The explicit and only real purpose behind the initial coronavirus lockdowns was to prevent surges in cases from overwhelming our healthcare system. But then, of course, “Fifteen days to slow the spread!” became nearly a year of children (and predominately mothers) forced to suffer through the farce of “distance learning,” businesses forced to bargain with local officials to stay remotely open, and everyone exhausted, fatter, and lonelier.
The pandemic has revealed not just a dangerous stupidity of the public, but also, and more consequentially, of our supposed expert class. Despite science indicating for centuries that mask-wearing protects people from the transmission of airborne respiratory diseases, President Trump allowed Dr. Anthony Fauci, the Surgeon General, and the CDC to peddle the WHO’s lie that masks don’t work. Making a complete 180 months later cost a crucial portion of public trust, and the tool that can cheaply help us get back to the closest version of normalcy before a vaccine hits the market has sadly become politicized and distrusted.
North Dakota is now paying the price for that distrust with skyrocketing coronavirus cases largely attributable to a lack of mask compliance. And the state is about to pay again for the distrust in lockdowns sown by governments across the country.
North Dakota’s coronavirus cases have soared up 61% from two weeks ago, and hospitals are now at 100% capacity, leading Governor Doug Burgum to make the startling admission that COVID-positive nurses can still work in coronavirus units. In a vacuum, this is a clear-cut case to institute a two-week lockdown and a statewide mask mandate in indoor public spaces, such as grocery stores and restaurants. But that’s not going to happen because, at this point, why would anyone in the country believe that a two-week lockdown doesn’t mean a nine-month lockdown?

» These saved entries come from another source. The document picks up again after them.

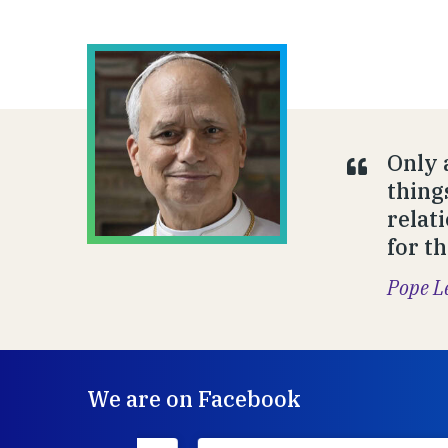
Only 
thing
relat
for t
Pope L
We are on Facebook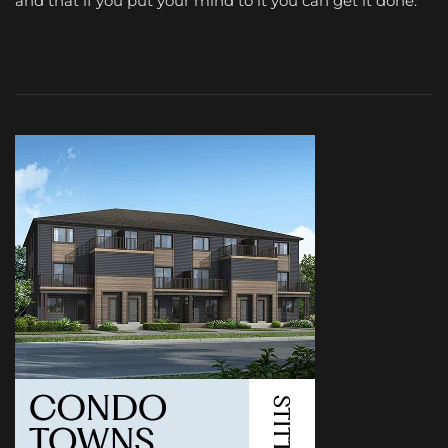
and that if you put your mind to it you can get it done.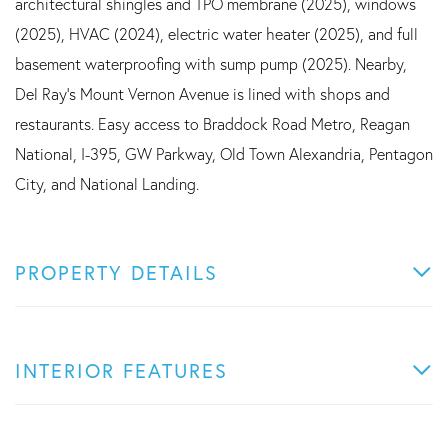
architectural shingles and TPO membrane (2025), windows
(2025), HVAC (2024), electric water heater (2025), and full
basement waterproofing with sump pump (2025). Nearby,
Del Ray's Mount Vernon Avenue is lined with shops and
restaurants. Easy access to Braddock Road Metro, Reagan
National, I-395, GW Parkway, Old Town Alexandria, Pentagon
City, and National Landing.
PROPERTY DETAILS
INTERIOR FEATURES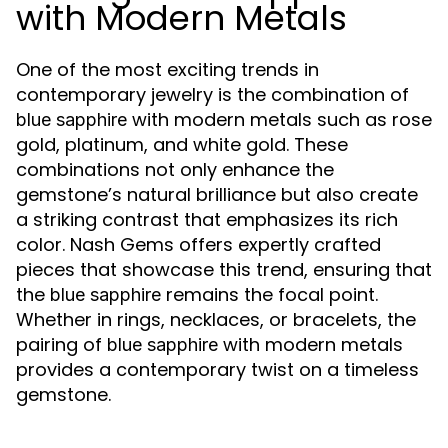
with Modern Metals
One of the most exciting trends in
contemporary jewelry is the combination of
with modern metals such as rose
blue sapphire
gold, platinum, and white gold. These
combinations not only enhance the
gemstone’s natural brilliance but also create
a striking contrast that emphasizes its rich
color. Nash Gems offers expertly crafted
pieces that showcase this trend, ensuring that
the
remains the focal point.
blue sapphire
Whether in rings, necklaces, or bracelets, the
pairing of
with modern metals
blue sapphire
provides a contemporary twist on a timeless
gemstone.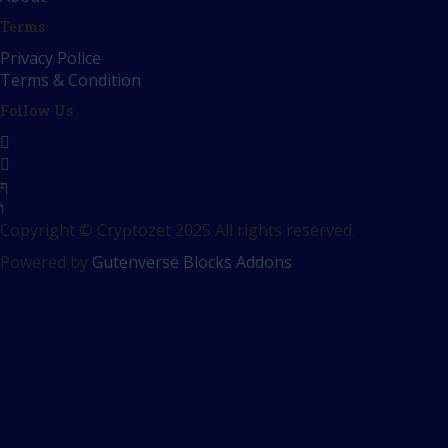
Terms
Privacy Police
Terms & Condition
Follow Us
Copyright © Cryptozet 2025 All rights reserved.
Powered by
Gutenverse Blocks Addons
Sign In
The password must have a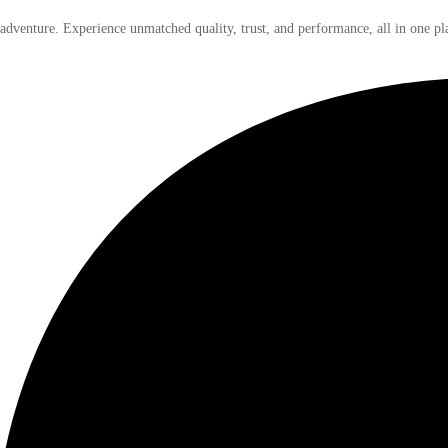
 adventure. Experience unmatched quality, trust, and performance, all in one pl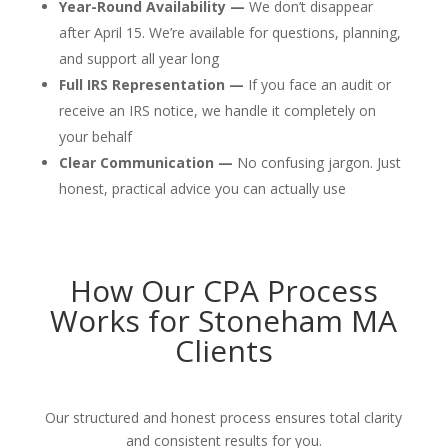
Year-Round Availability —
We don’t disappear
after April 15. We’re available for questions, planning,
and support all year long
Full IRS Representation —
If you face an audit or
receive an IRS notice, we handle it completely on
your behalf
Clear Communication —
No confusing jargon. Just
honest, practical advice you can actually use
How Our CPA Process
Works for Stoneham MA
Clients
Our structured and honest process ensures total clarity
and consistent results for you.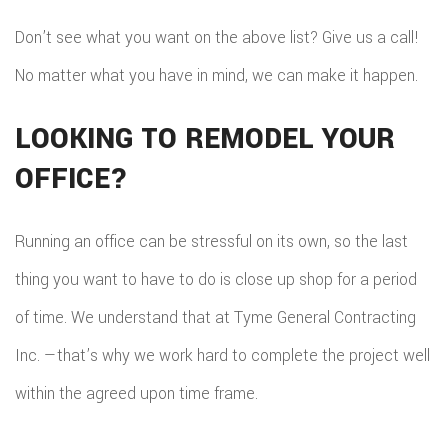
Don’t see what you want on the above list? Give us a call!
No matter what you have in mind, we can make it happen.
LOOKING TO REMODEL YOUR
OFFICE?
Running an office can be stressful on its own, so the last
thing you want to have to do is close up shop for a period
of time. We understand that at Tyme General Contracting
Inc. —that’s why we work hard to complete the project well
within the agreed upon time frame.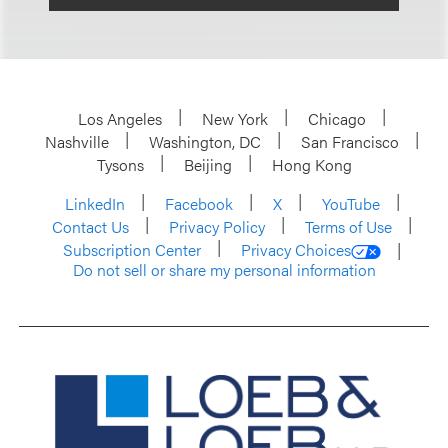
Los Angeles
New York
Chicago
Nashville
Washington, DC
San Francisco
Tysons
Beijing
Hong Kong
LinkedIn
Facebook
X
YouTube
Contact Us
Privacy Policy
Terms of Use
Subscription Center
Privacy Choices
Do not sell or share my personal information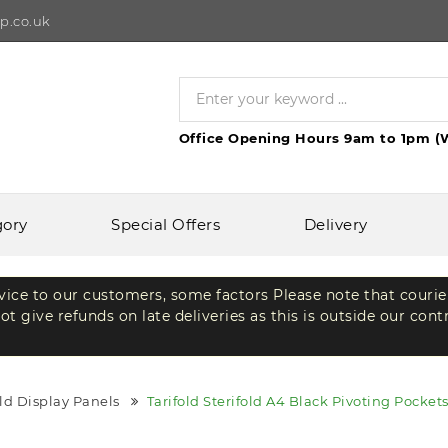
p.co.uk
Office Opening Hours 9am to 1pm (
gory
Special Offers
Delivery
rvice to our customers, some factors Please note that courie
t give refunds on late deliveries as this is outside our cont
old Display Panels
Tarifold Sterifold A4 Black Pivoting Pocket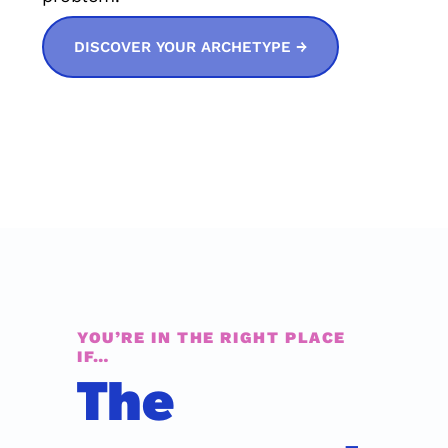
DISCOVER YOUR ARCHETYPE →
YOU’RE IN THE RIGHT PLACE 
IF…
The 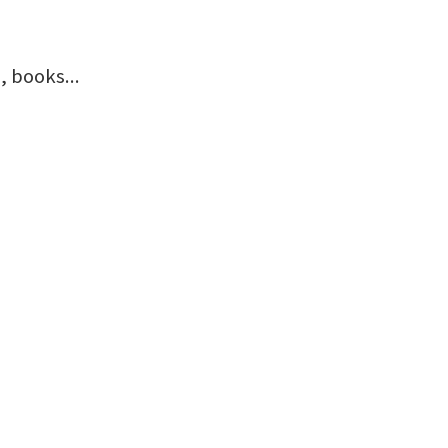
 books...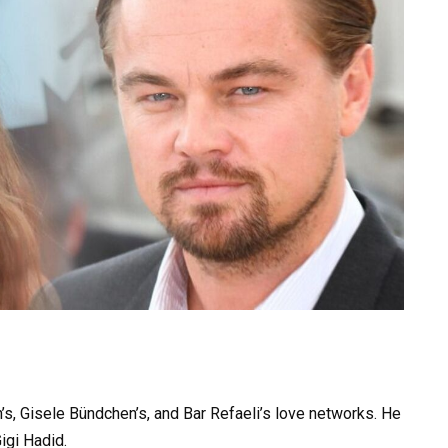
rn’s, Gisele Bündchen’s, and Bar Refaeli’s love networks. He
igi Hadid.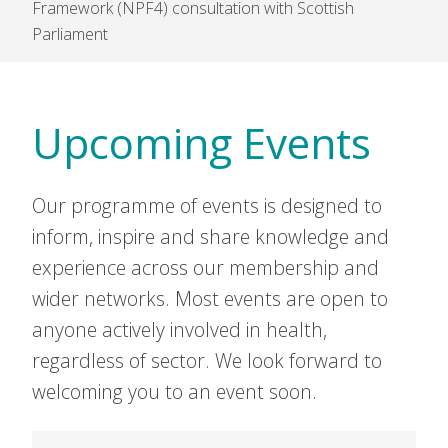
Framework (NPF4) consultation with Scottish
Parliament
Upcoming Events
Our programme of events is designed to
inform, inspire and share knowledge and
experience across our membership and
wider networks. Most events are open to
anyone actively involved in health,
regardless of sector. We look forward to
welcoming you to an event soon.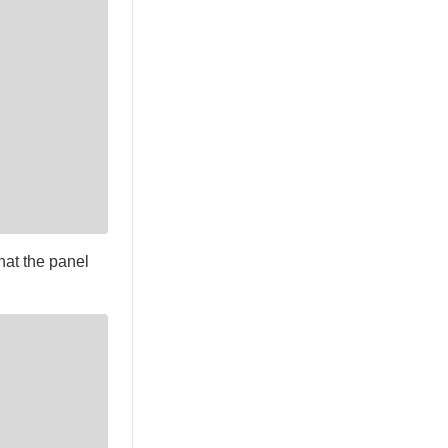
hat the panel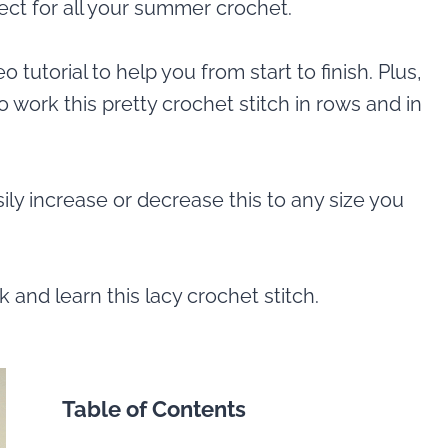
fect for all your summer crochet.
o tutorial to help you from start to finish. Plus,
o work this pretty crochet stitch in rows and in
asily increase or decrease this to any size you
 and learn this lacy crochet stitch.
Table of Contents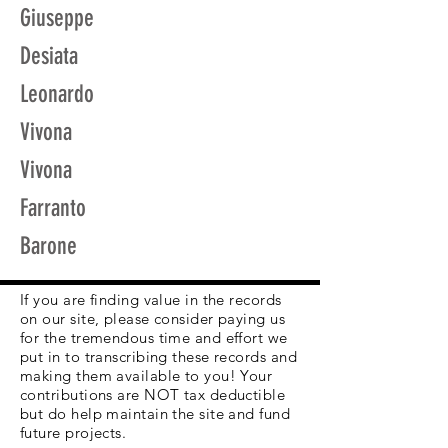
Giuseppe
Desiata
Leonardo
Vivona
Vivona
Farranto
Barone
If you are finding value in the records
on our site, please consider paying us
for the tremendous time and effort we
put in to transcribing these records and
making them available to you! Your
contributions are NOT tax deductible
but do help maintain the site and fund
future projects.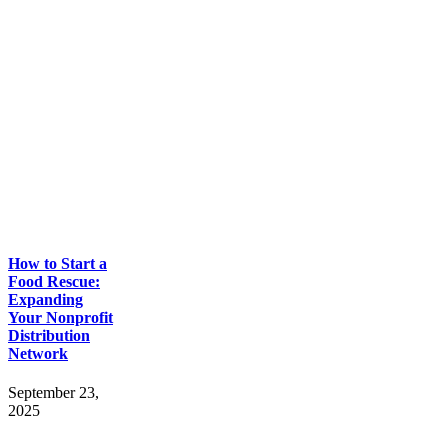
How to Start a
Food Rescue:
Expanding
Your Nonprofit
Distribution
Network
September 23,
2025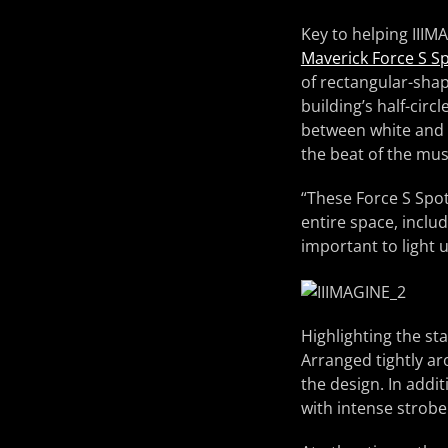
Key to helping IIIM
Maverick Force S S
of rectangular-shap
building’s half-circ
between white and c
the beat of the mus
“These Force S Spot
entire space, inclu
important to light 
Highlighting the st
Arranged tightly ar
the design. In addi
with intense strobe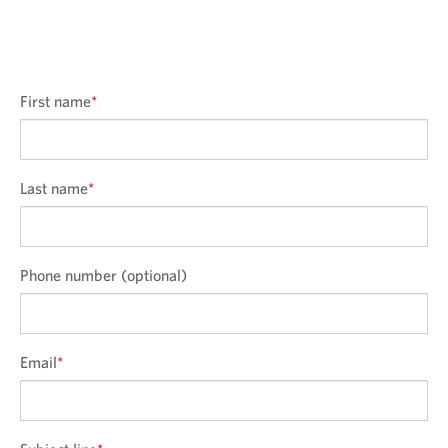
First name
*
Last name
*
Phone number (optional)
Email
*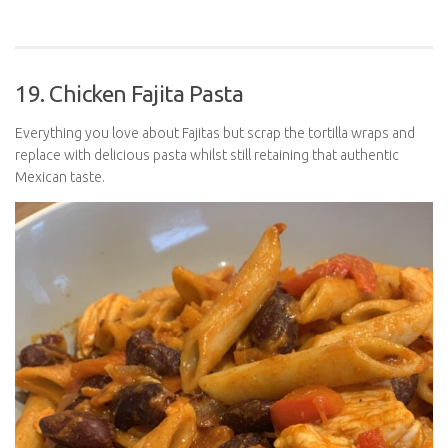
19. Chicken Fajita Pasta
Everything you love about Fajitas but scrap the tortilla wraps and
replace with delicious pasta whilst still retaining that authentic
Mexican taste.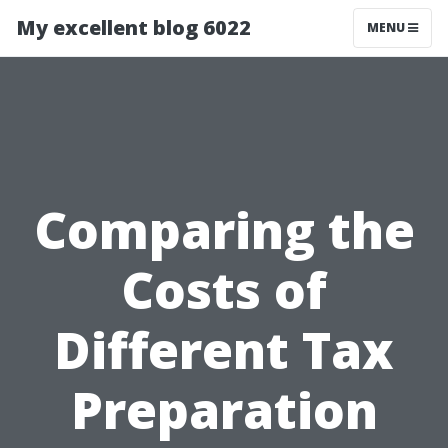
My excellent blog 6022
MENU
Comparing the
Costs of
Different Tax
Preparation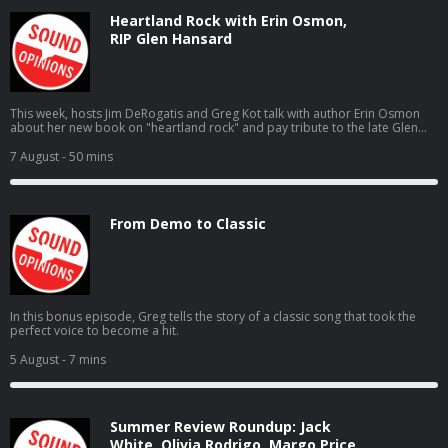
Heartland Rock with Erin Osmon,
RIP Glen Hansard
This week, hosts Jim DeRogatis and Greg Kot talk with author Erin Osmon
about her new book on "heartland rock" and pay tribute to the late Glen
Hansard.
7 August
- 50 mins
From Demo to Classic
In this bonus episode, Greg tells the story of a classic song that took the
perfect voice to become a hit.
5 August
- 7 mins
Summer Review Roundup: Jack
White, Olivia Rodrigo, Margo Price,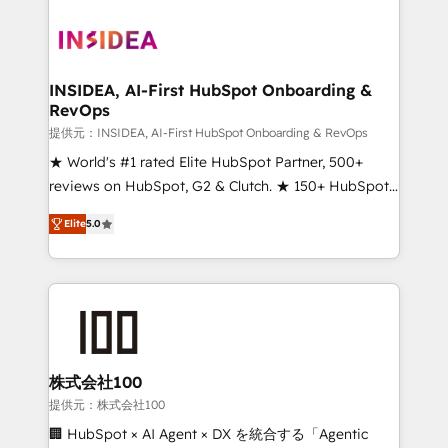
INSIDEA, AI-First HubSpot Onboarding &
RevOps
提供元：INSIDEA, AI-First HubSpot Onboarding & RevOps
★ World's #1 rated Elite HubSpot Partner, 500+
reviews on HubSpot, G2 & Clutch. ★ 150+ HubSpot
Certified Experts & Trainers across the team ★
Elite
5.0
1,500+ implementations across five continents ★ AI-
First, RevOps-led, Onboarding obsessed ★
Company of the Year 2024/25 INSIDEA helps
growing companies turn HubSpot into a revenue
engine. We onboard your team, migrate your data,
and build AI-powered workflows that drive adoption
from week one, in your time zone. What we do ➤
株式会社100
Onboarding: Live in weeks, with workflows built
提供元：株式会社100
around your business, not a template. ➤ Migration:
🏢 HubSpot × AI Agent × DX を統合する「Agentic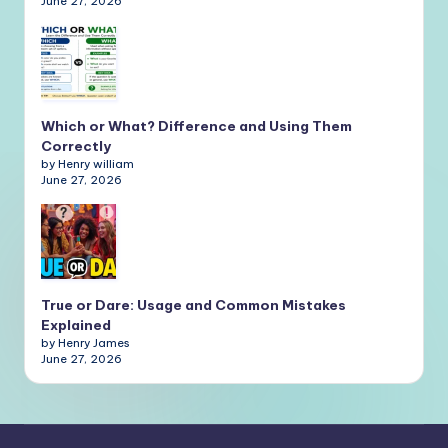
June 27, 2026
Which or What? Difference and Using Them
Correctly
by Henry william
June 27, 2026
True or Dare: Usage and Common Mistakes
Explained
by Henry James
June 27, 2026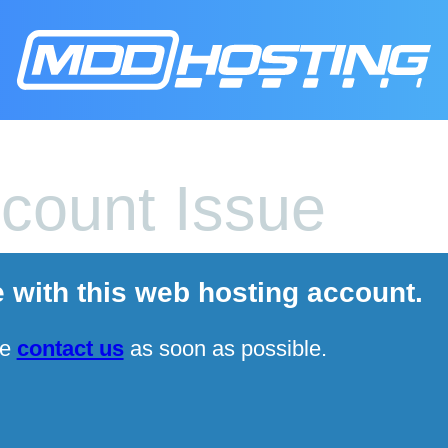
count Issue
e with this web hosting account.
se
contact us
as soon as possible.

For nearly a year, North Dakotans have watched tyrants such as Andrew Cuomo and Gretchen Whitmer use the coronavirus as an excuse to attack basic rights such as worship and commerce, and even as blue areas emerged from the most formal part of the “lockdowns,” stay-at-home orders, plenty of areas in the country remained functionally locked down. Consider, if your children are banned from going to school, your family can’t go to church, you can’t celebrate Halloween and are told to cancel Thanksgiving, and you don’t have your job because your indoor restaurant or store is shut down, does that not effectively constitute a lockdown? Babies conceived at the beginning of this nonsense have been born to fathers still unallowed to accompany their mothers to ultrasounds, and they won’t meet their grandparents until some time in the indefinite future.
So will North Dakota be able to institute a lockdown without massive citizen uproar over the thought of becoming the next New York? The safe money is on no.
It will cost lives, not just, or even primarily, in terms of coronavirus deaths, but also in terms of the other people in need of emergency care for other, totally non-coronavirus related reasons. And that’s not to mention all of the preventative screenings, vaccinations, and annual checkups missed that will result in late-stage cancers, influenza, and other latent causes of mortality.
It’s a predictable end to a preventable cautionary tale about the danger of squandering credibility, but it’s a tragedy nonetheless.